### WORK INSTRUCTIONS
Among the entries below, retype exactly the lines starting with the one with "middle mcp: (779, 681)" and going on through the one with "index dip: (134, 184)", but not the pictures.

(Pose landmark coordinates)
+++
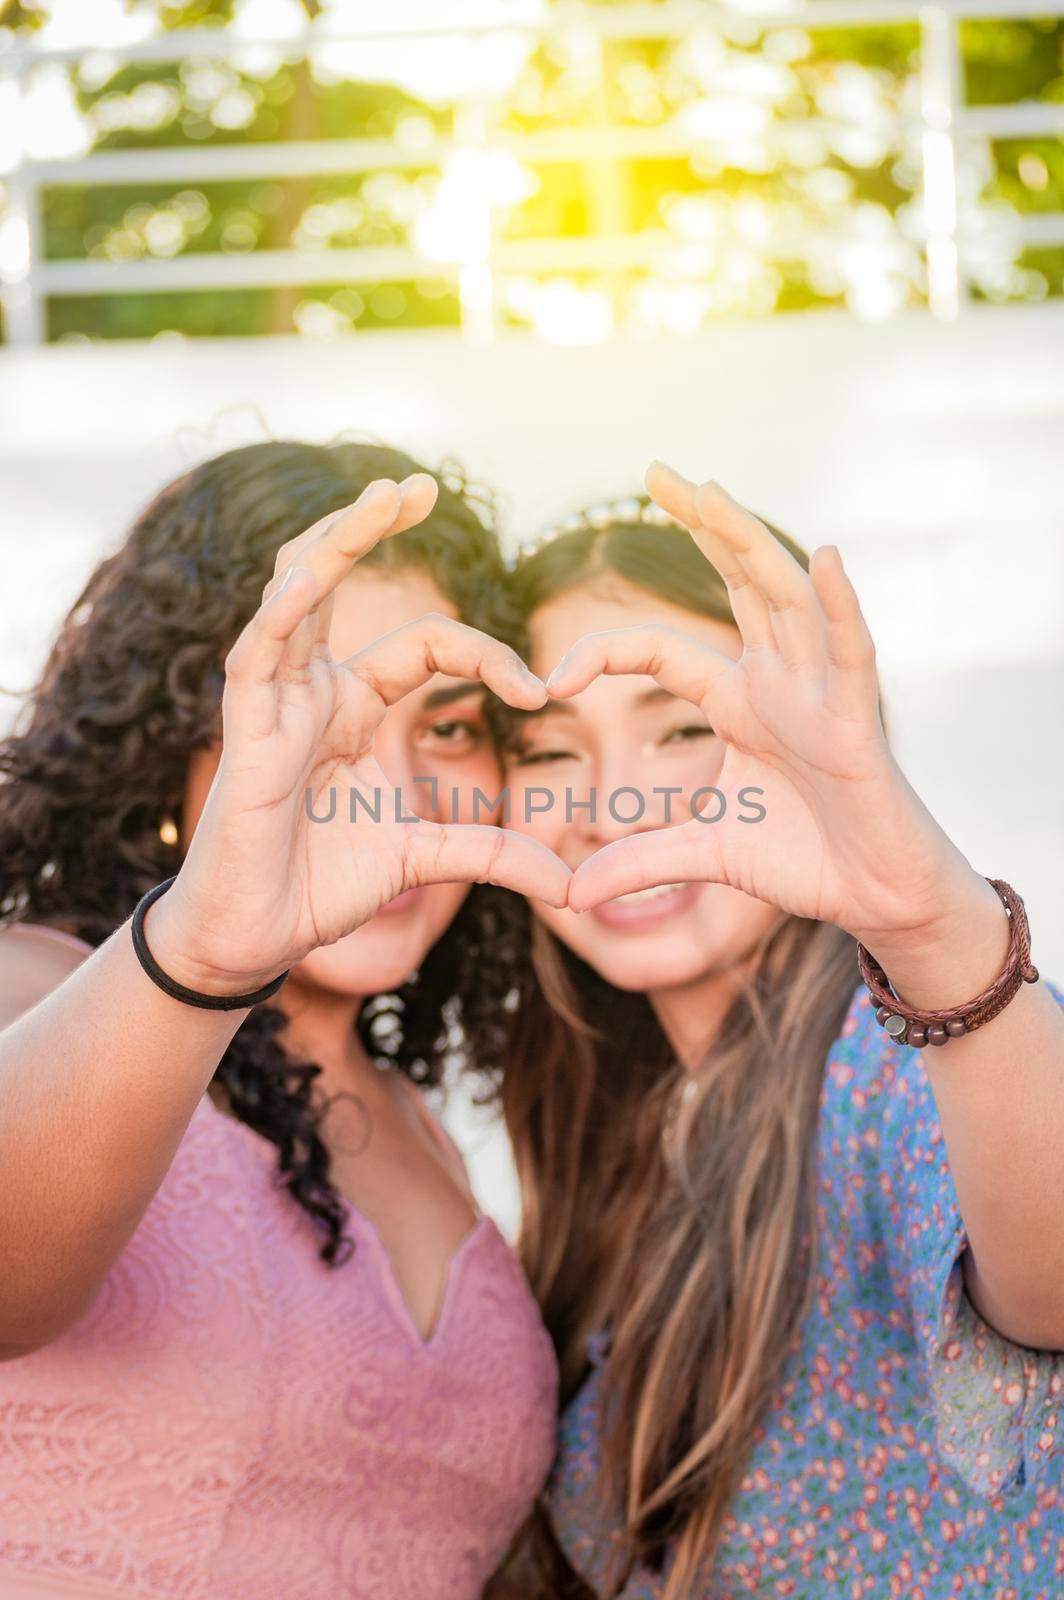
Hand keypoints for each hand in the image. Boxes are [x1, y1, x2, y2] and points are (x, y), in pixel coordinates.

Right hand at [153, 476, 570, 992]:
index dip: (487, 655)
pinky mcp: (244, 731)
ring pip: (296, 594)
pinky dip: (279, 617)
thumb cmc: (323, 886)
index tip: (541, 691)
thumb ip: (494, 856)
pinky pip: (256, 658)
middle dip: (373, 527)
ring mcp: (274, 703)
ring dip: (336, 541)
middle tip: (420, 483)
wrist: (258, 937)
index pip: (426, 645)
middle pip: (340, 582)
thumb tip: (571, 886)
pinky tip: (308, 581)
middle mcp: (314, 689)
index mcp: (356, 706)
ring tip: (378, 496)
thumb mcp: (427, 858)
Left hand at [557, 461, 983, 944]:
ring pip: (784, 600)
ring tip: (710, 492)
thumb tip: (567, 896)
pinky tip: (826, 559)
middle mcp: (779, 681)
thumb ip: (639, 861)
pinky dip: (840, 608)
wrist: (876, 898)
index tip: (550, 679)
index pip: (662, 652)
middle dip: (701, 525)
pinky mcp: (858, 722)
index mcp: (739, 701)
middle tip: (657, 470)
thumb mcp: (705, 854)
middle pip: (737, 585)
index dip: (605, 652)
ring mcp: (820, 694)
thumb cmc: (804, 861)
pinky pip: (850, 654)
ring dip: (748, 543)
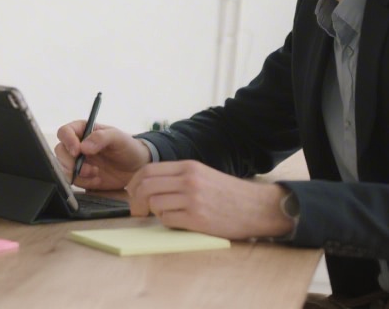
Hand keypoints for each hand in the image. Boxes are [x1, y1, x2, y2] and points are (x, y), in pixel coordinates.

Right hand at [54, 121, 149, 190]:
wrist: (137, 168)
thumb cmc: (128, 147)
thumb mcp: (118, 138)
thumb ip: (101, 138)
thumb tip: (83, 146)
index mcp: (83, 131)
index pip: (65, 132)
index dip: (67, 141)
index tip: (77, 151)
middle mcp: (77, 146)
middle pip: (60, 151)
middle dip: (70, 162)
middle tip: (87, 168)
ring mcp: (78, 162)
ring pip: (63, 168)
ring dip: (77, 173)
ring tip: (95, 173)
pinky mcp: (81, 177)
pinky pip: (74, 181)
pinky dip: (84, 182)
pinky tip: (97, 179)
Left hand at [126, 160, 291, 239]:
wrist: (257, 207)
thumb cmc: (228, 194)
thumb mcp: (203, 175)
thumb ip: (178, 177)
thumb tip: (147, 186)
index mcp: (188, 166)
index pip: (148, 170)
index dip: (134, 184)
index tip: (132, 194)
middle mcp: (188, 180)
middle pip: (145, 186)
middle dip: (135, 200)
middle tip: (137, 211)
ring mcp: (193, 199)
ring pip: (154, 204)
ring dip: (153, 213)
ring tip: (165, 215)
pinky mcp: (197, 218)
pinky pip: (167, 220)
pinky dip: (167, 222)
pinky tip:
+++
### TASK ANSWER
middle mcp: (779, 681)
thumb ip: (639, 861)
pinky dip: (840, 608)
wrist: (876, 898)
index tip: (550, 679)
index pip: (662, 652)
middle dip: (701, 525)
pinky mcp: (858, 722)
index mcp: (739, 701)
middle tip: (657, 470)
thumb mcp: (705, 854)
middle pip: (737, 585)
index dip: (605, 652)
ring mcp: (820, 694)
thumb cmc: (804, 861)
pinky pip: (850, 654)
ring dip: (748, 543)
Hand keypoints for each hand in the image. Boxes are [x1, y1, x2, y2] and points are (x, y), in pixel coordinates.

Right hand at [54, 121, 149, 190]:
wrist: (137, 168)
thumb cmc: (128, 147)
thumb mcp: (118, 138)
thumb ip: (101, 138)
thumb tip: (83, 146)
index mcp: (83, 131)
index pip: (65, 132)
index dip: (67, 141)
index tip: (77, 151)
middle mcp: (77, 146)
middle pip: (60, 151)
middle dip: (70, 162)
middle tip: (87, 168)
ring mcp: (78, 162)
ring pip: (63, 168)
ring dip: (77, 173)
ring tip: (95, 173)
pinky mcp: (81, 177)
pinky pip: (74, 181)
pinky dip: (84, 182)
pinky tip: (97, 179)
Left hand at [126, 160, 291, 239]:
wrist: (257, 207)
thumb cmc: (228, 194)
thumb mcp: (203, 175)
thumb ip: (178, 177)
thumb tip: (147, 186)
index mcp: (188, 166)
index pip: (148, 170)
index dip: (134, 184)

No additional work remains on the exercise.